The court’s decision is a setback for the Muslim Brotherhood, which ambitiously set out to dominate the constitution-writing process and vie for the presidency after winning nearly 50 percent of parliamentary seats in recent elections.
The Brotherhood and its Islamist allies had been poised to write the constitution without liberal, leftist, and other members, who resigned in protest that the constitution-writing body was not representative of Egypt. Together, those who resigned had comprised nearly a third of the 100-seat body, known as the constituent assembly.
The court ruled that the Islamist-dominated parliament had acted improperly in naming parliamentarians to fill half the 100 seats of the constituent assembly. The Muslim Brotherhood's Freedom and Justice Party (FJP), the largest parliamentary bloc, complained that "politics" had a hand in the judges' decision.
Omar Ashour, an expert on Islamist movements who is a visiting fellow at the Brookings Doha Center, said the court’s decision could signal a move by the ruling military council to intervene in the democratic transition. Removing the military from a political role is one of the major challenges Egypt faces in the years ahead.

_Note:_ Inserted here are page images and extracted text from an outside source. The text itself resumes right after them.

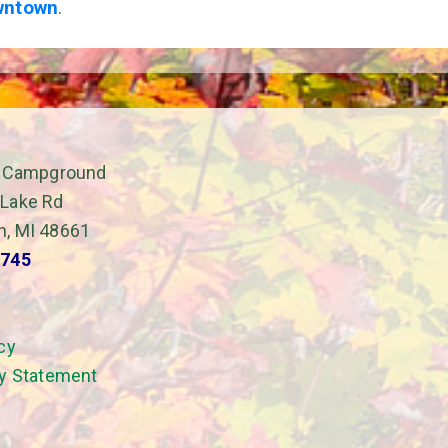
wntown
.
il Campground
 Lake Rd
h, MI 48661
7745
cy
ty Statement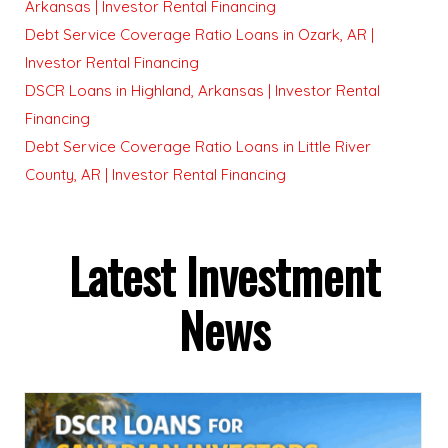
Arkansas | Investor Rental Financing
Debt Service Coverage Ratio Loans in Ozark, AR |
Investor Rental Financing
DSCR Loans in Highland, Arkansas | Investor Rental
Financing
Debt Service Coverage Ratio Loans in Little River
County, AR | Investor Rental Financing
Latest Investment
News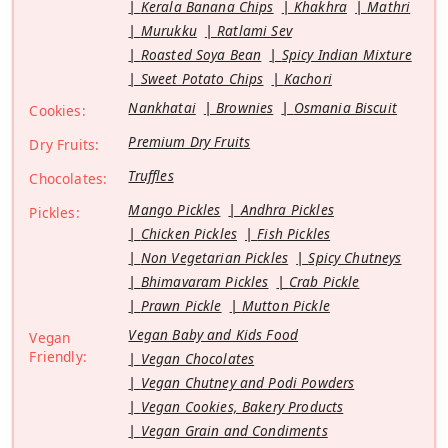
Kerala Banana Chips
Khakhra
Mathri
Murukku
Ratlami Sev
Roasted Soya Bean
Spicy Indian Mixture
Sweet Potato Chips
Kachori
Nankhatai
Brownies
Osmania Biscuit
Cookies:
Premium Dry Fruits
Dry Fruits:
Truffles
Chocolates:
Mango Pickles
Andhra Pickles
Pickles:
Chicken Pickles
Fish Pickles
Non Vegetarian Pickles
Spicy Chutneys
Bhimavaram Pickles
Crab Pickle
Prawn Pickle
Mutton Pickle
Vegan Baby and Kids Food
Vegan
Friendly:
Vegan Chocolates
Vegan Chutney and Podi Powders
Vegan Cookies, Bakery Products
Vegan Grain and Condiments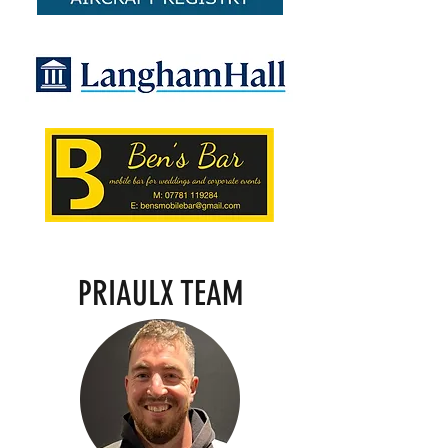
PRIAULX TEAM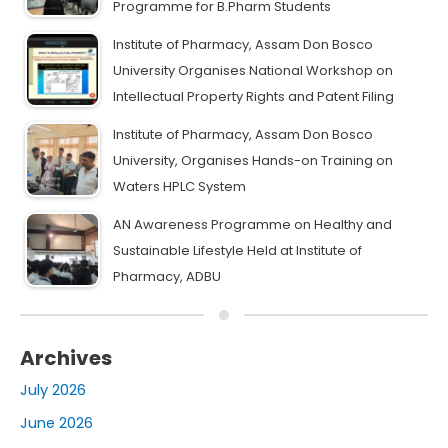
Programme for B.Pharm Students
Institute of Pharmacy, Assam Don Bosco
University Organises National Workshop on
Intellectual Property Rights and Patent Filing
Institute of Pharmacy, Assam Don Bosco
University, Organises Hands-on Training on
Waters HPLC System
AN Awareness Programme on Healthy and
Sustainable Lifestyle Held at Institute of
Pharmacy, ADBU
Archives
July 2026
June 2026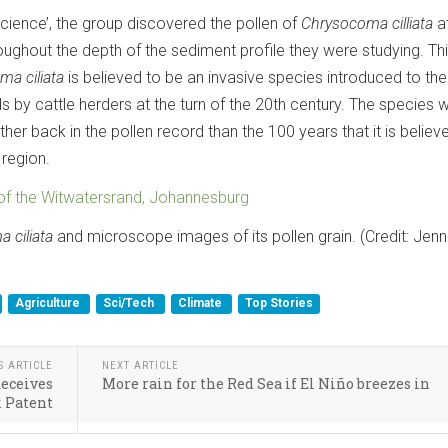
science’, the group discovered the pollen of
Chrysocoma cilliata
a
roughout the depth of the sediment profile they were studying. Th
ma ciliata
is believed to be an invasive species introduced to the
 by cattle herders at the turn of the 20th century. The species 
her back in the pollen record than the 100 years that it is believ
 region.
 of the Witwatersrand, Johannesburg
 ciliata
and microscope images of its pollen grain. (Credit: Jenn
Agriculture
Sci/Tech
Climate
Top Stories
S ARTICLE
NEXT ARTICLE
Receives
More rain for the Red Sea if El Niño breezes in
 Patent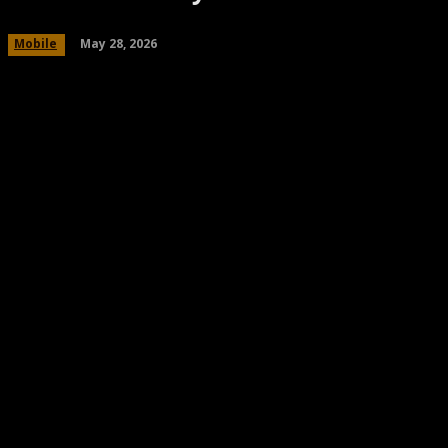
May 28, 2026
Mobile
Share
Facebook
Twitter
Pinteres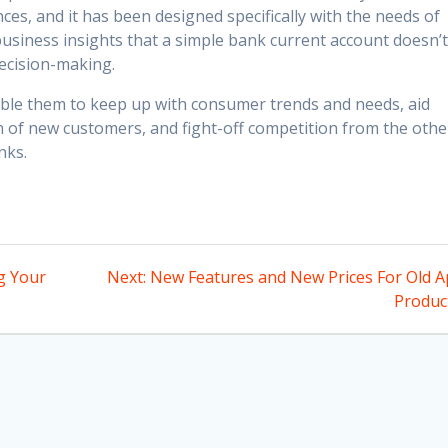
ces, and it has been designed specifically with the needs of
 business insights that a simple bank current account doesn’
ecision-making.
ble them to keep up with consumer trends and needs, aid
n of new customers, and fight-off competition from the othe
nks.
Next
g Your
Next:
New Features and New Prices For Old A
post:
Produc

“That the administrative court would enter into such a political and ideological battle is not a good sign,” he said. He noted that there are two court cases pending to dissolve the parliament, a move that could throw the transition into chaos.
Brotherhood defends its dominance: 'This is the will of the people'
Now some new body – its composition and selection process as yet unclear – will be tasked with writing the constitution. Some liberals rejoiced in the court’s decision, hoping it would result in a constituent assembly that was more inclusive.
Secular parties had wanted fewer of the members to come from the elected parliament, which is dominated by Islamist parties. In the three-stage election that spanned the end of last year and the beginning of 2012, the FJP and the ultraconservative Nour Party came in first and second, and then worked together to appoint the constituent assembly.
Liberals objected not only to the fact that about 60 percent of the assembly came from an Islamist background but also to the apparent lack of criteria for selecting members, which meant a young spokesman for the Nour Party was included but notable constitutional experts were left off the panel. Few Christians or women were included, and Egypt's Bedouin and Nubian minorities were also underrepresented.